Congratulations: you now know 90% of everything there is to know about bars.

So let's look at how this works in a kip. The first thing you need to understand is that a kip is an optical illusion; it looks like it happens in the front swing, but actually the entire skill happens on the way back.
The athlete should try to be as extended as possible as she reaches the end of her glide swing, so the hips are as far from the bar as possible. The kip itself starts in the exact instant where her glide swing stalls at its peak; at this moment, the athlete should bring her toes towards the bar (while keeping the hips far away) as she starts swinging back down.
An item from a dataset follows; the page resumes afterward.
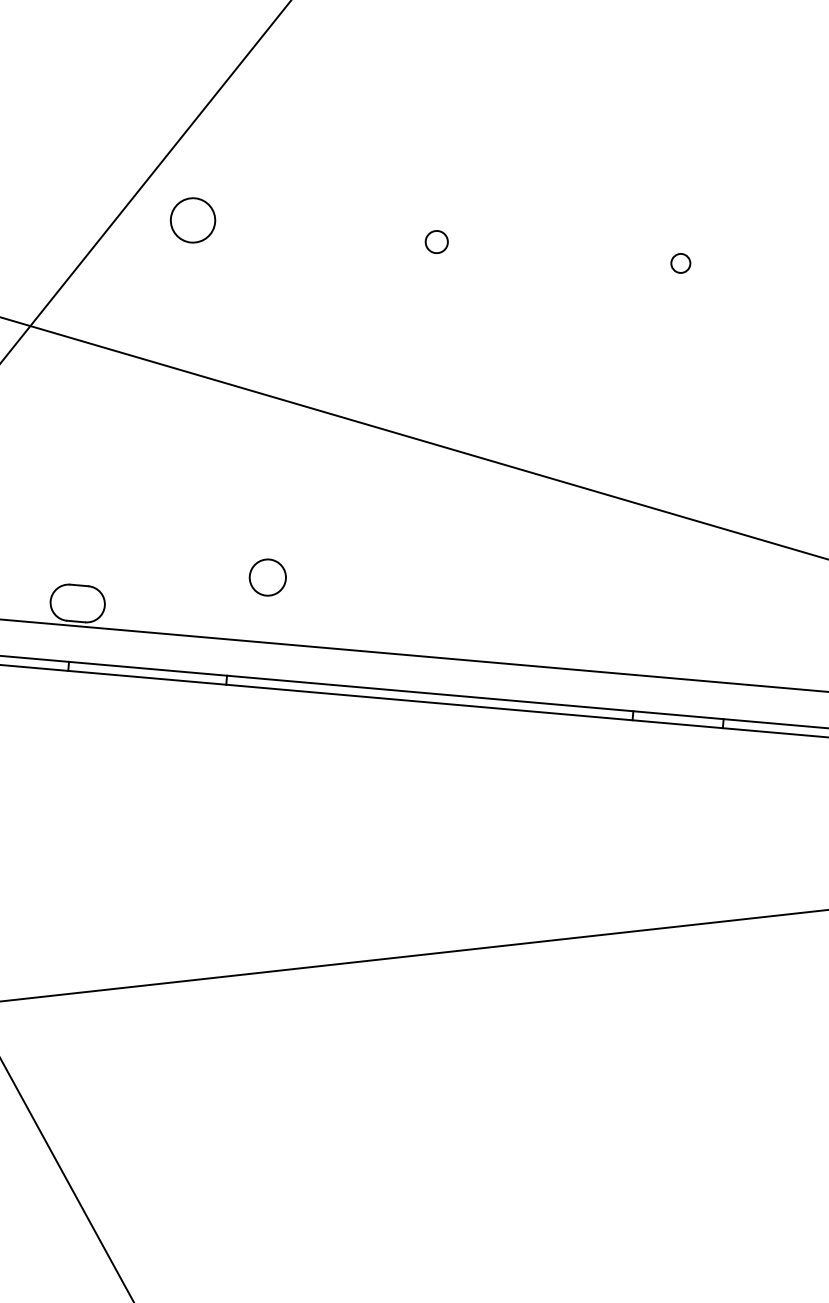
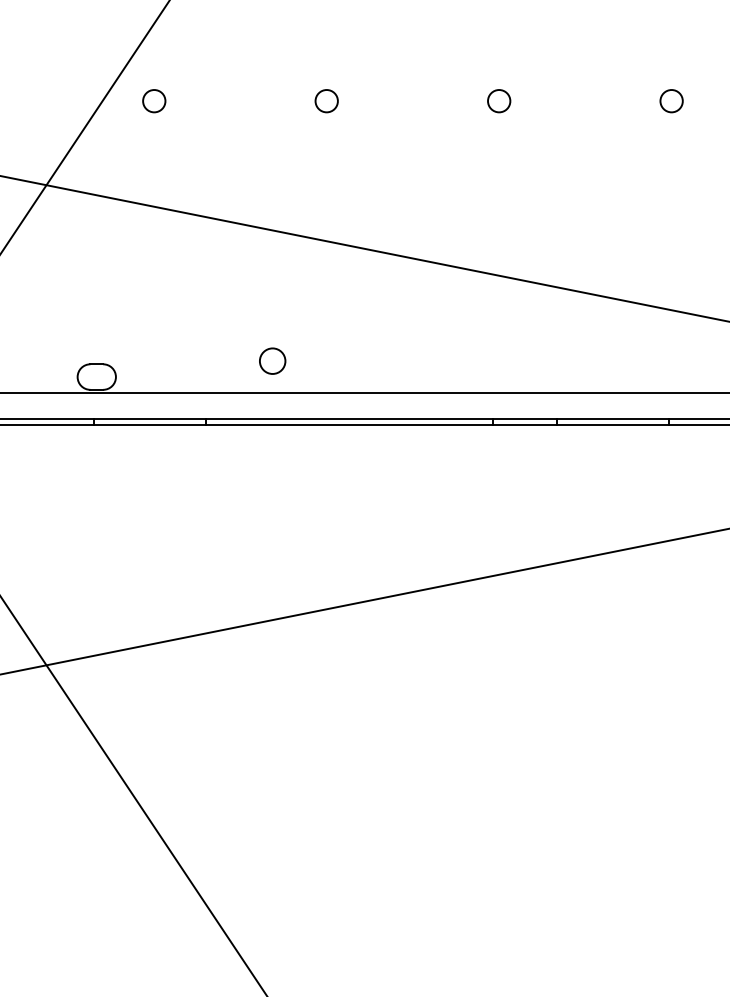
circle: (193, 221) -> (154, 101), size x0.71
circle: (436, 242) -> (326, 101), size x1.43
circle: (681, 263) -> (499, 101), size x1.67
circle: (267, 576) -> (272, 360), moved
Ideally the hips stay positioned far away from the bar until she hits the bottom of her swing; at that moment, her downswing ends and her upswing begins, so right as she passes under the bar, she should start closing the shoulders to bring the hips as close to the bar as possible.

The two biggest key points that hold most athletes back are these:
1) She should not initiate the kip too early. She should remain extended all the way until the end of the glide swing, and not try to bring her toes up until she has stalled out at the top of that forward swing.
2) She should relax her grip. Most athletes learning kips tend to have the grip-of-death, which prevents the wrists from getting on top of the bar, and creates the illusion that they're pushing themselves away from the bar on the way up. With a relaxed grip, the athlete will automatically regrip on the way up, allowing her wrists to get on top of the bar.

Without seeing a video, I can't say for sure that those are the things your daughter needs to focus on, but for 99% of kids who get stuck on kips, it's one or both of those things.
This is exactly the answer I was looking for. THANK YOU so much!